Warning: Missing argument 2 for js_unpack(),
Warning: Missing argument 3 for js_unpack(),
Warning: Missing argument 4 for js_unpack(),
Here is my php source that I am using.
//function to extract string between 2 delimiters
function extract_unit($string, $start, $end)
{
$pos = stripos($string, $start);
$str = substr($string, $pos);
$str_two = substr($str, strlen($start));
$second_pos = stripos($str_two, $end);
$str_three = substr($str_two, 0, $second_pos);
$unit = trim($str_three);
return $unit;
}
//html source
$html = file_get_contents('http://adcrun.ch/ZJzV');
//extract everything beteen these two delimiters
$unit = extract_unit($html, 'return p}(\'', '.split');
//full encoded strning
$string = $unit;
//the part here ne values ill be inserted
$expression = "',10,65,";
//inserted value
$insertvalue = "explode('|',";
//newly formatted encoded string
$full_code = str_replace($expression,$expression.$insertvalue,$string).')';
//function to decode the previous string
function js_unpack($p,$a,$c,$k)
{
while ($c--)
if($k[$c]) $p = preg_replace('/\b'.base_convert($c, 10, $a).'\b/', $k[$c], $p);
return $p;
}
//return decoded
echo js_unpack($full_code);
I didn't go through all your code, but there is a fundamental difference in your first 2 examples.

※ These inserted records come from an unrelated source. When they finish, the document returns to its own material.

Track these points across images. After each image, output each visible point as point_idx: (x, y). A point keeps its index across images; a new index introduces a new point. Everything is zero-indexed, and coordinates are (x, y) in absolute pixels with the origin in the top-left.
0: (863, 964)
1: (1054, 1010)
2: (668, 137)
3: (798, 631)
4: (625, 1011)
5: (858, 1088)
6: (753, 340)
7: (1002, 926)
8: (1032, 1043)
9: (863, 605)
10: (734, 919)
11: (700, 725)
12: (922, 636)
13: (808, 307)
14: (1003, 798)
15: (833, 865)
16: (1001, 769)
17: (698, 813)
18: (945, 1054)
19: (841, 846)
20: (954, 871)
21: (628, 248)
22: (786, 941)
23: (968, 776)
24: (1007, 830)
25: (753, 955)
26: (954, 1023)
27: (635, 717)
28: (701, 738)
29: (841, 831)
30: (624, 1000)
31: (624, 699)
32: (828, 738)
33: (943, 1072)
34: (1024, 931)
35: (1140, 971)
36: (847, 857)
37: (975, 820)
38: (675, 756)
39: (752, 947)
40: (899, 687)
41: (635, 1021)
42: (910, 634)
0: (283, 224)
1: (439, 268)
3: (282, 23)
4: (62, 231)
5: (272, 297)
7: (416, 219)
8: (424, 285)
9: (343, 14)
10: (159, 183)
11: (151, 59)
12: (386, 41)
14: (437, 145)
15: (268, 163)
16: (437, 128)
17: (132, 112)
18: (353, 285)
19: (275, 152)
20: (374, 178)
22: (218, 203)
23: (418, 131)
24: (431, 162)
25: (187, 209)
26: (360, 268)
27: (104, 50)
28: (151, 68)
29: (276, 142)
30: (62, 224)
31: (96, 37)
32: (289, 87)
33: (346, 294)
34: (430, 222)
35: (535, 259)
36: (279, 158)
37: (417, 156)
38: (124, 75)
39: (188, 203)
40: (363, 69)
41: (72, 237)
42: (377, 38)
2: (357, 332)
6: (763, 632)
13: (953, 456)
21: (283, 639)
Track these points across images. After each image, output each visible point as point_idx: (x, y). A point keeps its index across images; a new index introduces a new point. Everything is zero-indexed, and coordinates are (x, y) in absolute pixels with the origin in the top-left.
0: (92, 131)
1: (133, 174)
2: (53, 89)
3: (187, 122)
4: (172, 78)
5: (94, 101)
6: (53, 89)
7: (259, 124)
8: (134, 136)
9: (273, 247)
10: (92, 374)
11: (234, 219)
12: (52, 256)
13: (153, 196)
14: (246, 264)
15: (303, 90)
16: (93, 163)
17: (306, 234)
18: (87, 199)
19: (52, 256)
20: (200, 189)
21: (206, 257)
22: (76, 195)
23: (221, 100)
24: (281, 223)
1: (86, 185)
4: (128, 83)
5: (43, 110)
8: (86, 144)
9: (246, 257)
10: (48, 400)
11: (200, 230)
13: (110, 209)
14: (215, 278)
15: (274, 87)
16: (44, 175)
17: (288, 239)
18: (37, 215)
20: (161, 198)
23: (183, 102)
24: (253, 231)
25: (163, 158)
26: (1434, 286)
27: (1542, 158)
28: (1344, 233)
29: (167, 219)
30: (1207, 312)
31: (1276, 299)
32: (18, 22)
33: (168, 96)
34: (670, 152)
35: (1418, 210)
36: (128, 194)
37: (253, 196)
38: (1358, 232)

This line passes 4 arguments to the js_unpack function:
echo js_unpack( '$(......);', 10, 65, explode( '|', '|............' ) );
This line passes 1 argument to it:
echo js_unpack( $full_code );
I don't know if this is the root of your other problems, but it's a poor comparison to say "it works the first way but not the second way". The Warning is telling you exactly what you need to know: you are missing arguments.
Edit:
Based on your comment, I think you do not understand what is truly going on. You say you "copied the string and placed it in the function". This is incorrect. What you really copied was 1 string, 2 ints, and 1 array. You placed these 4 arguments in your function.
Maybe it helps if you format your functions this way:
echo js_unpack(
'$(......);', // <-- Argument #1 (a long string)
10, // <-- Argument #2 (int)
65, // <-- Argument #3 (int)
explode( '|', '|............' ) // <-- Argument #4 (array)
);
Compare that with:
echo js_unpack(
$full_code // <-- Just 1 argument
);
These are simply not the same signatures. Some PHP functions have default argument values, but this is not the case with js_unpack and it gives you a very clear warning that you are not calling it properly.